Eine teilweise Unmöglichkeit liegt vor, wenn nur ein Teil der geschuldeten Leistung unmöglich ist. In diesem Fall entfällt die Gegenleistungspflicht nach § 326 Abs. 1 S. 1 BGB nur anteilig. Der Gläubiger kann den verbleibenden Teil der Leistung annehmen und muss dann nur den entsprechend geminderten Kaufpreis zahlen.

Wie berechnet sich der Minderungsbetrag?

Der Minderungsbetrag ergibt sich aus dem prozentualen Anteil der unmöglichen Leistung am Gesamtumfang multipliziert mit dem Gesamtkaufpreis.

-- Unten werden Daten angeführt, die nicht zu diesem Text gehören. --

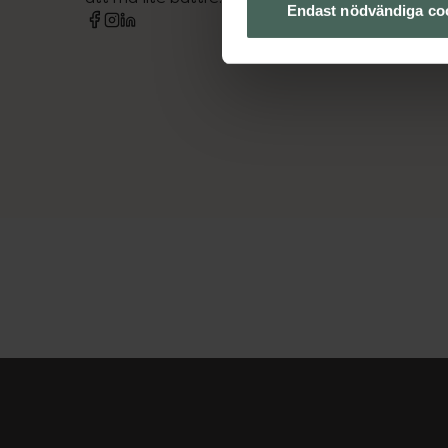
Endast nödvändiga co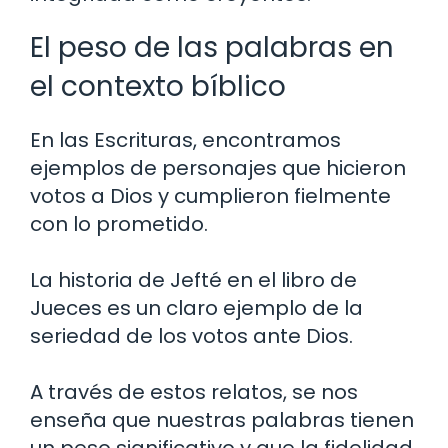
El peso de las palabras en
el contexto bíblico
En las Escrituras, encontramos
ejemplos de personajes que hicieron
votos a Dios y cumplieron fielmente
con lo prometido.
La historia de Jefté en el libro de
Jueces es un claro ejemplo de la
seriedad de los votos ante Dios.
A través de estos relatos, se nos
enseña que nuestras palabras tienen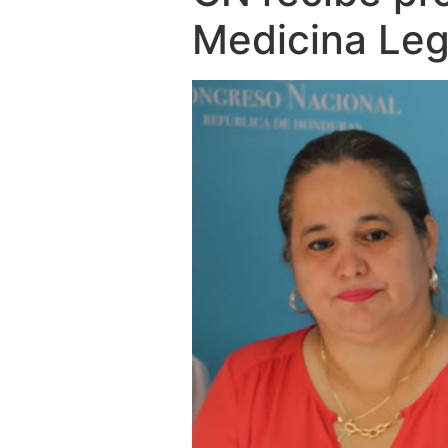
Medicina Leg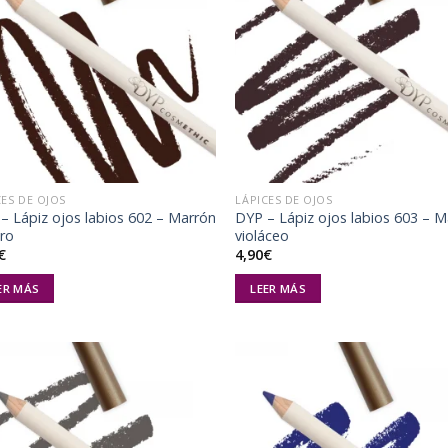
Añadir
Aña
a la
a 
lista de
list
deseos
des
CES DE OJOS
LÁPICES DE OJOS
– Lápiz ojos labios 602 – Marrón
DYP – Lápiz ojos labios 603 – 
ro
violáceo
€
4,90
€
ER MÁS
LEER MÁS
Añadir
Aña
a la
a 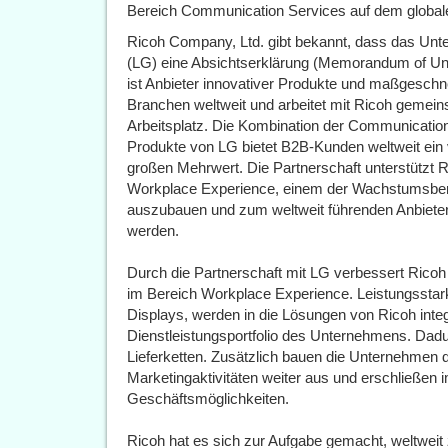
Bereich Communication Services auf dem global
Ricoh Company, Ltd. gibt bekannt, dass das Un
(LG) eine Absichtserklärung (Memorandum of Un
ist Anbieter innovativer Produkte und maßgeschne
Branchen weltweit und arbeitet mit Ricoh gemein
Arbeitsplatz. Die Kombination der Communicatio
Produkte von LG bietet B2B-Kunden weltweit ein 
großen Mehrwert. Die Partnerschaft unterstützt R
Workplace Experience, einem der Wachstumsber
auszubauen und zum weltweit führenden Anbieter
werden.
Durch die Partnerschaft mit LG verbessert Rico
im Bereich Workplace Experience. Leistungsstar
Displays, werden in die Lösungen von Ricoh integ
Dienstleistungsportfolio des Unternehmens. Dadu
Lieferketten. Zusätzlich bauen die Unternehmen
Marketingaktivitäten weiter aus und erschließen
Geschäftsmöglichkeiten.
Ricoh hat es sich zur Aufgabe gemacht, weltweit 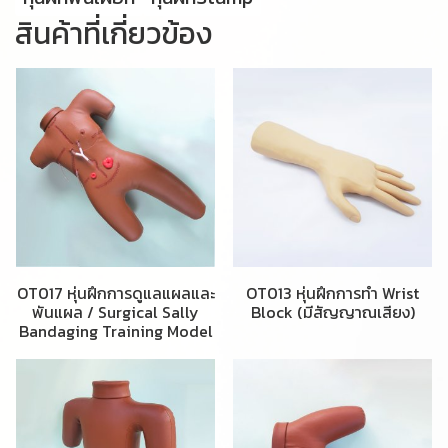
สินค้าที่เกี่ยวข้อง
OT017 หุ่นฝึกการดูแลแผลและ
OT013 หุ่นฝึกการทำ Wrist
พันแผล / Surgical Sally
Block (มีสัญญาณเสียง)
Bandaging Training Model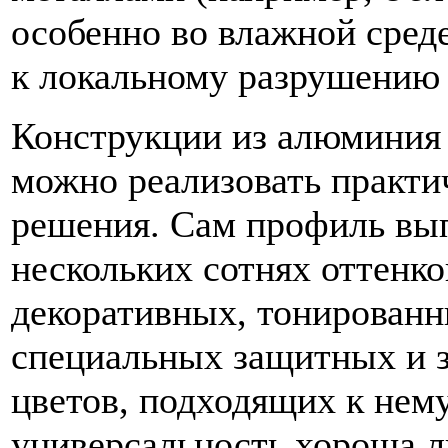
особенно во влажной сред
к локальному разрушению 
Конструкции из алюминия 
можно реализовать практи
решения. Сам профиль вып
нескольких сотнях оттенко
декоративных, тонированны
специальных защитных и 
цветов, подходящих к нему
универсальность хороша 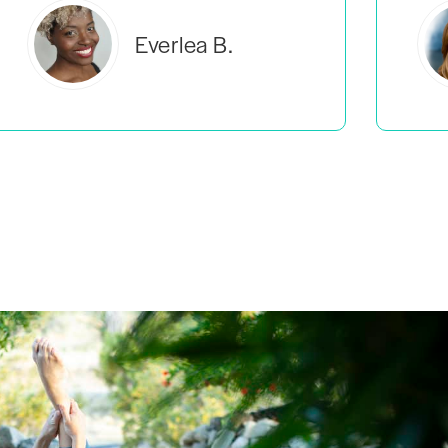
Estelle S.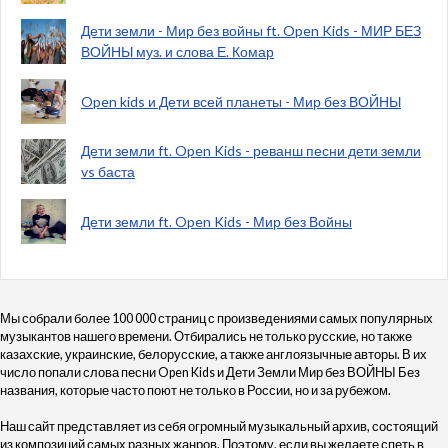
Дети земли - Мир без войны ft. Open Kids - МИР БЕЗ
ВОЙНЫ муз. и слова Е. Комар
Open kids и Дети всей планеты - Мир без ВОЙНЫ
Дети земли ft. Open Kids - реванш песни дети земли
vs баста
Дети земли ft. Open Kids - Мир без Войны
Мы собрали более 100 000 страниц с произведениями самых популярных
музыкантов нашего времени. Отбирались не только русские, но также
казахские, украинские, белорусские, а также англоязычные авторы. В их
число попали слова песни Open Kids и Дети Земли Мир без ВОЙНЫ Без
названия, которые часто поют не только в России, но и за рубежом.
Наш сайт представляет из себя огромный музыкальный архив, состоящий
из композиций самых разных жанров. Поэтому, если вы желаете спеть в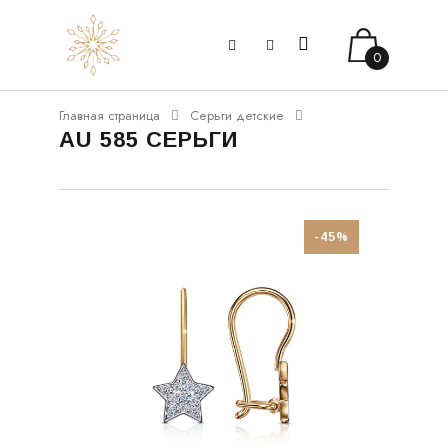
0
Главная страница
Серьги детские
AU 585 СЕРЬГИ
-45%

Ist beispielsweise 30 % der Leistung unmöglich und der Kaufpreis beträgt 10.000 €, reduziert sich der Kaufpreis um 3.000 € auf 7.000 €.

Kann der Gläubiger bei teilweiser Unmöglichkeit auch ganz zurücktreten?

Ja, nach § 326 Abs. 5 BGB kann der Gläubiger vom ganzen Vertrag zurücktreten, wenn er an der Teilleistung kein Interesse hat. Das erfordert, dass die Teilleistung für den Gläubiger wirtschaftlich wertlos ist, weil er sie ohne den Rest nicht sinnvoll verwenden kann. In diesem Fall gelten die allgemeinen Rücktrittsvorschriften.

Was gilt wenn der Gläubiger die Unmöglichkeit zu vertreten hat?

Hat der Gläubiger selbst die Unmöglichkeit der Leistung zu vertreten oder war die Unmöglichkeit bereits eingetreten, als er in Annahmeverzug kam, behält der Schuldner nach § 326 Abs. 2 BGB seinen Anspruch auf die Gegenleistung. Allerdings muss er sich anrechnen lassen, was er infolge der Befreiung von der Leistungspflicht erspart hat.